The other indicator on the graph measures housing prices. That is much more important to median well being than the S&P500, but it is still a bad measure. This measure is inflated by including the total value of mansions and second homes in the total stock of housing wealth. Bill Gates’ homes are worth more than the equity of probably a third of American households, because almost a third of households rent, so a rise in the price of housing is purely bad for them. But even for most people who have bought a home, higher home prices do not help because most people only have one home and they need to live in it. A rising house price would only be useful for a homeowner who could find somewhere cheaper to live, but if all home values rise, then nobody can sell his home and become better off by finding a better deal somewhere else. Only people who want to downsize into a smaller home could benefit. At the extreme, someone who wanted to sell his house and became homeless would clearly benefit from higher housing prices, but this is a bit absurd. For most people, housing is a strongly normal good. That means that as wealth increases, they spend more on housing. Thus, as housing wealth increases, most people just spend more of their new wealth on the housing that they are already living in rather than downsizing, and they are no better off.

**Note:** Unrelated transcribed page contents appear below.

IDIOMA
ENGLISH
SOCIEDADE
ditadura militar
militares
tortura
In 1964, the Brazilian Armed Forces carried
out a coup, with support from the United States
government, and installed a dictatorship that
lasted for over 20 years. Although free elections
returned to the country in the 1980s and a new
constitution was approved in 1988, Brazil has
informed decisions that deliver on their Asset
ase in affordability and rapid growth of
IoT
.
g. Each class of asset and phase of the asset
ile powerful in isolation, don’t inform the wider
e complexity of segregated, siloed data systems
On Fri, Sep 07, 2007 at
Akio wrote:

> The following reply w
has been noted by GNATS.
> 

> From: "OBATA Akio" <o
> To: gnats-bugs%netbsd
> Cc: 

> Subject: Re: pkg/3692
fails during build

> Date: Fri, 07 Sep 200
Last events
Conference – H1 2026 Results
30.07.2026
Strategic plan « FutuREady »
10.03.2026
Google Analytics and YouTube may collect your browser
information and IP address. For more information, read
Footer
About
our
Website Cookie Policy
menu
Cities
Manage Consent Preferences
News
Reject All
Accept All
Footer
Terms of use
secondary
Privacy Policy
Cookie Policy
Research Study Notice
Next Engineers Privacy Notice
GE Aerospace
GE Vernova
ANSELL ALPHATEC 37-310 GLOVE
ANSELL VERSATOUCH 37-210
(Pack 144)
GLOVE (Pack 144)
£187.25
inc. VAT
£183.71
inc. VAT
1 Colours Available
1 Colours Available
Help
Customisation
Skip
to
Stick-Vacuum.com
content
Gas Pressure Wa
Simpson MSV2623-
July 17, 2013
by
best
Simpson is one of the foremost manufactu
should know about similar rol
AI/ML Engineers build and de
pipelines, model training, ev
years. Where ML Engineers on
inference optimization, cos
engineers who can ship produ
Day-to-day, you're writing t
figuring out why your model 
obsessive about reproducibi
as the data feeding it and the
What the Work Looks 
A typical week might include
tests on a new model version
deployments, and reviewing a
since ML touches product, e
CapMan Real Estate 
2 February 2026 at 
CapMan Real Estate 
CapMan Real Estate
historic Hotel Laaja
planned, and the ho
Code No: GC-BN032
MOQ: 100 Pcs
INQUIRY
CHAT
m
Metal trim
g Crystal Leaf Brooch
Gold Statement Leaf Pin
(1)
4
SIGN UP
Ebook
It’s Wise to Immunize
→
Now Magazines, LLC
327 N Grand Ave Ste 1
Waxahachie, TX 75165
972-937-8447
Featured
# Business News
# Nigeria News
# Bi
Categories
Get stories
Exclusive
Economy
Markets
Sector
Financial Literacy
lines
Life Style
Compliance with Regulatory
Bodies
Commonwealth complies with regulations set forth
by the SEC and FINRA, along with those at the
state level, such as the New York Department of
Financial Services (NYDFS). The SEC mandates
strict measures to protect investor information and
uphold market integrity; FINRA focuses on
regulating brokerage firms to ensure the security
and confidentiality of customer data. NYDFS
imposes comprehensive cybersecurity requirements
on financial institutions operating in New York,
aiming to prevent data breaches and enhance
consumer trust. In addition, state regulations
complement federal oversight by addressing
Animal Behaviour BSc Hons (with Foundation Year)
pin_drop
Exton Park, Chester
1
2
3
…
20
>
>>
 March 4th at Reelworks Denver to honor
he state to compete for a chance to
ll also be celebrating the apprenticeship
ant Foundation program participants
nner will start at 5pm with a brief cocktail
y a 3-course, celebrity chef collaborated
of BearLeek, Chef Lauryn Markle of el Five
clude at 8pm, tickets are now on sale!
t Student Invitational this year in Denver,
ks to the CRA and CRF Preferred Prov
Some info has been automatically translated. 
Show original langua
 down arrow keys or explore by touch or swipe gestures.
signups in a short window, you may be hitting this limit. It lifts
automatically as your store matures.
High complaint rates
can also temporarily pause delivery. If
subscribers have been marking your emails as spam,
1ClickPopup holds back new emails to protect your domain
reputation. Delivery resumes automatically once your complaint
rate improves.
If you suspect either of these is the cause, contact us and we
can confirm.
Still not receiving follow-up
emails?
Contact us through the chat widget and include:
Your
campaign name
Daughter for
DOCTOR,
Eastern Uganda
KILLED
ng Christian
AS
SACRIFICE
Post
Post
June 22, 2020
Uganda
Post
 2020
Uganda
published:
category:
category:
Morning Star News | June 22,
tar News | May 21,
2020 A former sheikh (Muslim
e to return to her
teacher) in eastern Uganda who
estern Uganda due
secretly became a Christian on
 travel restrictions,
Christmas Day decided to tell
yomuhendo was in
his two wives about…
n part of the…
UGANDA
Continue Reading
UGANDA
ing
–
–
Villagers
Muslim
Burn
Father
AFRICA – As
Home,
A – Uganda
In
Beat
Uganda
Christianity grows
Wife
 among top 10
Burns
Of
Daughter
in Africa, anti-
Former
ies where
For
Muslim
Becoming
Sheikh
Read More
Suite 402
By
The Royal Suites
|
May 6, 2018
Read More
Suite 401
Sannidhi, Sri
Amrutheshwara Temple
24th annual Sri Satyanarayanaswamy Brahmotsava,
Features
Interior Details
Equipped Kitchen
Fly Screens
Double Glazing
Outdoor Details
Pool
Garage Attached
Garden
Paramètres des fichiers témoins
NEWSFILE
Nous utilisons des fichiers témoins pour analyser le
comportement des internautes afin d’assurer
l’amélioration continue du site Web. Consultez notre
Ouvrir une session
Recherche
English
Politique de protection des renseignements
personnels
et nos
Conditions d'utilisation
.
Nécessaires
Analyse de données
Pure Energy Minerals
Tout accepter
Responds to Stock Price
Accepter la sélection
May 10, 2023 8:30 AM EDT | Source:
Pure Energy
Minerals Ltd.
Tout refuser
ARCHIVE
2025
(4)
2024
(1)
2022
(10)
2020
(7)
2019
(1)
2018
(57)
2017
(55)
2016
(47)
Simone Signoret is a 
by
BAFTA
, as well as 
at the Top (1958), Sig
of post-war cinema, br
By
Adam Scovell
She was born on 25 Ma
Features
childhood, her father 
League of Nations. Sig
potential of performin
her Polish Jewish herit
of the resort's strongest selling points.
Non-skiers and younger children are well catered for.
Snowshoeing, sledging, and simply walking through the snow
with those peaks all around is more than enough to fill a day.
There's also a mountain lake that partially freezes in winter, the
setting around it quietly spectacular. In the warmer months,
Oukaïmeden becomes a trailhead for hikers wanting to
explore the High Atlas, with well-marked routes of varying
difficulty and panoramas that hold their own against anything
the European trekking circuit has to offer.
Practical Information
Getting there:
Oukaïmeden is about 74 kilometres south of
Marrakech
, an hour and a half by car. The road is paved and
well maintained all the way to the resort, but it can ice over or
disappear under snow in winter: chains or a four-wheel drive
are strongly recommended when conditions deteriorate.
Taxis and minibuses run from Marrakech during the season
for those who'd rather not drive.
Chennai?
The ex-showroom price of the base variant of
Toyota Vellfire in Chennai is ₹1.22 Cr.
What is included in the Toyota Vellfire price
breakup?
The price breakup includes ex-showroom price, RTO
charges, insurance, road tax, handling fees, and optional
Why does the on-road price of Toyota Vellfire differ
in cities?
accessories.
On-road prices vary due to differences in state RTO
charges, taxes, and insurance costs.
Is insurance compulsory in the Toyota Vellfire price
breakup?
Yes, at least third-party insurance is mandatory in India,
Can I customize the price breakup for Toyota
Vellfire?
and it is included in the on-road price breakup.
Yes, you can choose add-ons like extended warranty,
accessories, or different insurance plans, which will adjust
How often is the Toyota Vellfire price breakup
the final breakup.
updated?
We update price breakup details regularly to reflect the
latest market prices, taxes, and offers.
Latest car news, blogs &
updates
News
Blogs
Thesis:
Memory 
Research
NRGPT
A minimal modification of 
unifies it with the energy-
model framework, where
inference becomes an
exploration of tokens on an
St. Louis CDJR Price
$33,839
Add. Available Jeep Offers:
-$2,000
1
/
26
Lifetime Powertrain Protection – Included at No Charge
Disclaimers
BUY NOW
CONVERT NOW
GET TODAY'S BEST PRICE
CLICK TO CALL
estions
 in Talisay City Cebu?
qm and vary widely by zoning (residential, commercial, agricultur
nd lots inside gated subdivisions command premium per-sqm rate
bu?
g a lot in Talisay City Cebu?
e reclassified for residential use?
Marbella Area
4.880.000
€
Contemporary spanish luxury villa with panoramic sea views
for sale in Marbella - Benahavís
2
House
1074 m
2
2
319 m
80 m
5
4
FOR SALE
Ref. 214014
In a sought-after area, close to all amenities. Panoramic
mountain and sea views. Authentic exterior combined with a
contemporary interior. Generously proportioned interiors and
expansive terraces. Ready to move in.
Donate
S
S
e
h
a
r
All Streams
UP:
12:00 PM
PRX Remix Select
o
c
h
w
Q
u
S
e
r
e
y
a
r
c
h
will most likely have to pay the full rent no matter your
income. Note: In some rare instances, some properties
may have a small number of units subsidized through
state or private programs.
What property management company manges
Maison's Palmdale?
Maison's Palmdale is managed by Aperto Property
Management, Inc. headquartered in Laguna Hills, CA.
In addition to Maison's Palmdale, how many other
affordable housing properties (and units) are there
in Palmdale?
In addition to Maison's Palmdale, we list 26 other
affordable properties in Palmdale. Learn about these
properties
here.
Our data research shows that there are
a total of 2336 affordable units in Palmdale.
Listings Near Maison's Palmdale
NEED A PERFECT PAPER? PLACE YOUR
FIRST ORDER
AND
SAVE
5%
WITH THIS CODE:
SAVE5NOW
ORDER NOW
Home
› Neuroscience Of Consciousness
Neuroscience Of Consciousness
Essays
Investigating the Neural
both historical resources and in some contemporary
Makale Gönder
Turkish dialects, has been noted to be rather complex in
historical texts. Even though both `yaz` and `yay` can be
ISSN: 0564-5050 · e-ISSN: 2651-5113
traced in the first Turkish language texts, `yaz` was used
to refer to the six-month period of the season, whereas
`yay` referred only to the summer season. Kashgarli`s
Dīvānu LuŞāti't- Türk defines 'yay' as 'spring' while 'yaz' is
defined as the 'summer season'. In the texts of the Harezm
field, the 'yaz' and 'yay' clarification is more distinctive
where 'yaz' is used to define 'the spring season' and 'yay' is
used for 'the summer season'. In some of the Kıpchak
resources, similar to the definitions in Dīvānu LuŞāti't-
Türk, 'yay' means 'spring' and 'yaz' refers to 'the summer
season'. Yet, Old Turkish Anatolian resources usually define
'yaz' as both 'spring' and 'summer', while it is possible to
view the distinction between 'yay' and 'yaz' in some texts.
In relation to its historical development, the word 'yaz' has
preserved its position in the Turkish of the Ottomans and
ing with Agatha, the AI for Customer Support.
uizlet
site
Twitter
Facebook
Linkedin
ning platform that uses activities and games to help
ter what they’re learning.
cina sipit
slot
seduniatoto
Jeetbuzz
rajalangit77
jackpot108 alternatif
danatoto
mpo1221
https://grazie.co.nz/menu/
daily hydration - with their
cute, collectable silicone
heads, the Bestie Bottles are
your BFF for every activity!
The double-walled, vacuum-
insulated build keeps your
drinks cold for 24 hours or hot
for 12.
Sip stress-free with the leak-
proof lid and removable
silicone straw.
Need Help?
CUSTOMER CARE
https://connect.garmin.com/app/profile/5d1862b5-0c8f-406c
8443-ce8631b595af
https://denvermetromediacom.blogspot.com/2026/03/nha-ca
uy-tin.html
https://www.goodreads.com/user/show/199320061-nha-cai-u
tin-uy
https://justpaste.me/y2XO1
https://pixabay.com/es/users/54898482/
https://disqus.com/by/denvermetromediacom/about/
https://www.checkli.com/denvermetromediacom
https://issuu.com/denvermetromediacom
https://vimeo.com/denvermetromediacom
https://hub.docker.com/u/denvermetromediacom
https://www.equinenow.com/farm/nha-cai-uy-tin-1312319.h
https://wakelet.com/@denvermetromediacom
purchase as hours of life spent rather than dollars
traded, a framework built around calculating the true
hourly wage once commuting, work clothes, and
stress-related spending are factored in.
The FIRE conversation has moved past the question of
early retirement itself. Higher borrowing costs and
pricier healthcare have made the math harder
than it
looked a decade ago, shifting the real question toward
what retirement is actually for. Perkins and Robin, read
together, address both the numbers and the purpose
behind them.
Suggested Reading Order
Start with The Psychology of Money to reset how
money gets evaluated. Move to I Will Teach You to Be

Housing is more of a consumption good than a store of wealth for most households. Only elites who have extra homes could see housing as primarily a store of wealth. The Fed leadership probably has extra homes because they are all well above the median income and they probably have fat stock portfolios too. When the Fed leadership uses housing and stock prices to measure economic wellbeing, they are using meaningful measures for elites like themselves, but not for the median. The Fed leadership doesn’t care about measuring their effect on the median American. And that is one reason why the Fed leadership doesn’t really care about unemployment either.